> _SET PROBLEM_:
Copy out the lines below exactly, starting at the line that contains "phylum: Chordata" and ending at the line that contains "genus: Podium". Leave the pictures out of your answer.

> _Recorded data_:
******************************

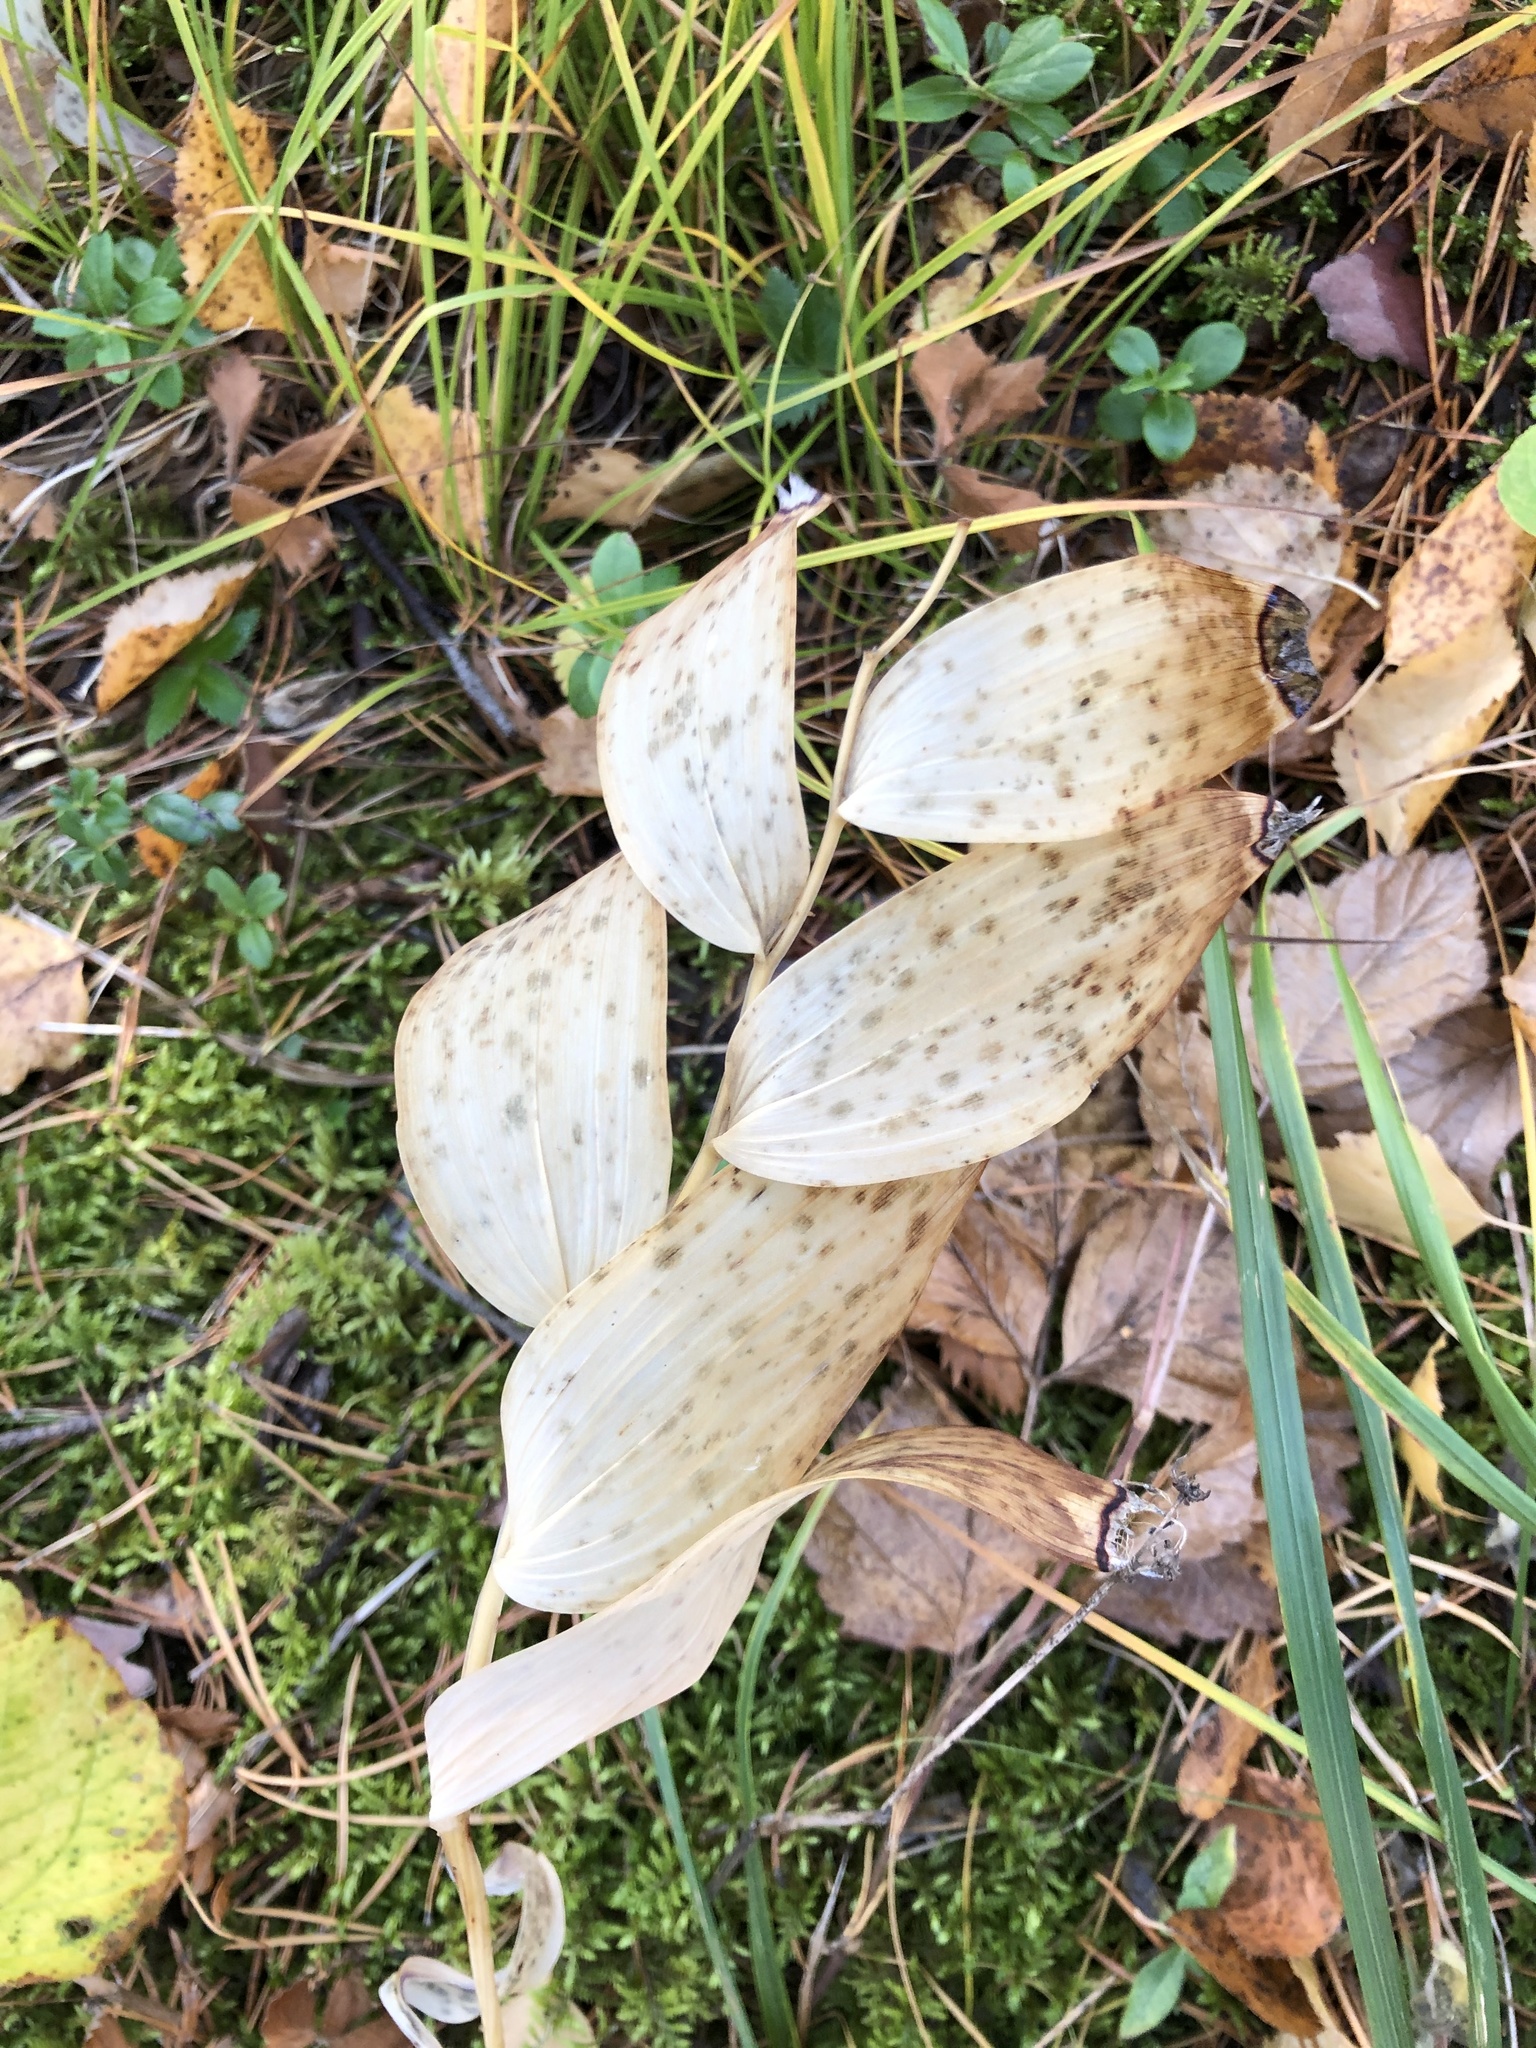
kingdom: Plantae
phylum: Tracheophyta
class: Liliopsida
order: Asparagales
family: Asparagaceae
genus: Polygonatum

******************************

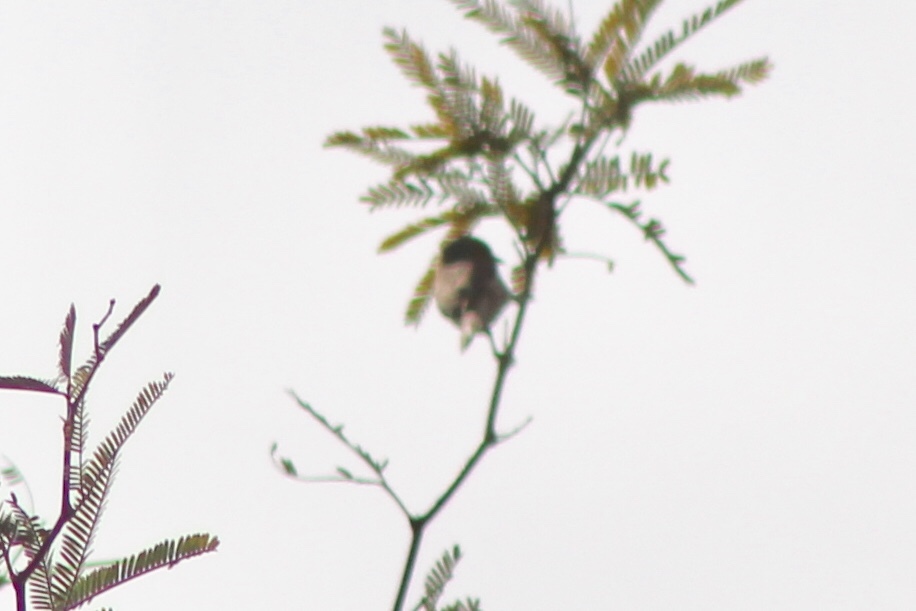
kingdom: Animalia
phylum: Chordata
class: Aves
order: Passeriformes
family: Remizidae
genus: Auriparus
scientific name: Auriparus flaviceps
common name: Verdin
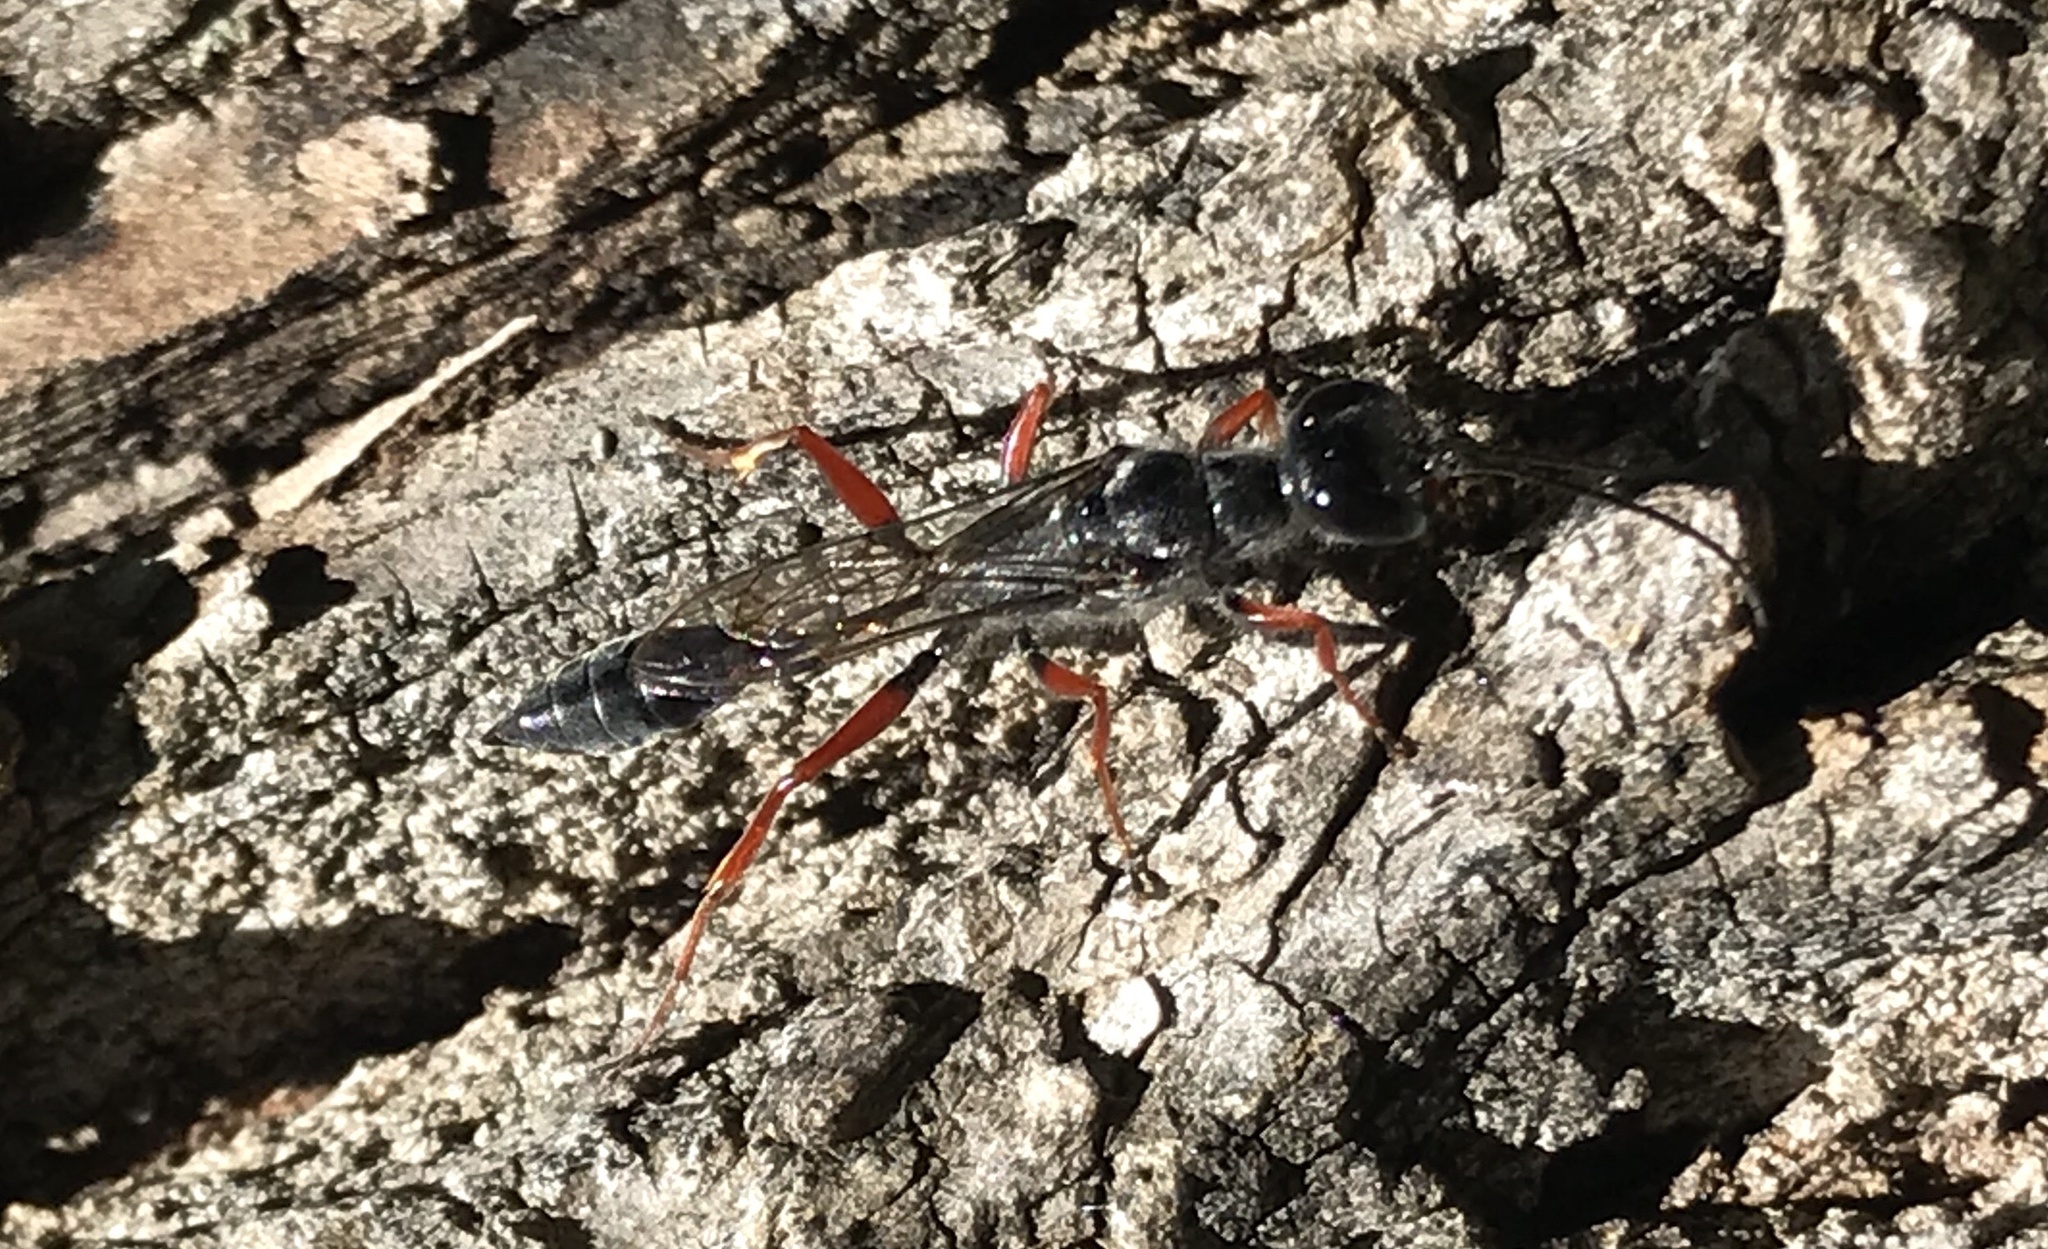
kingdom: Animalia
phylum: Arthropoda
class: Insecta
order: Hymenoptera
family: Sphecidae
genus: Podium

******************************

> _FINAL RESULT_:
phylum: Chordata
class: Aves
order: Passeriformes
family: Remizidae
genus: Auriparus
scientific name: Auriparus flaviceps
common name: Verdin
kingdom: Animalia
phylum: Arthropoda
class: Insecta
order: Hymenoptera
family: Sphecidae
genus: Podium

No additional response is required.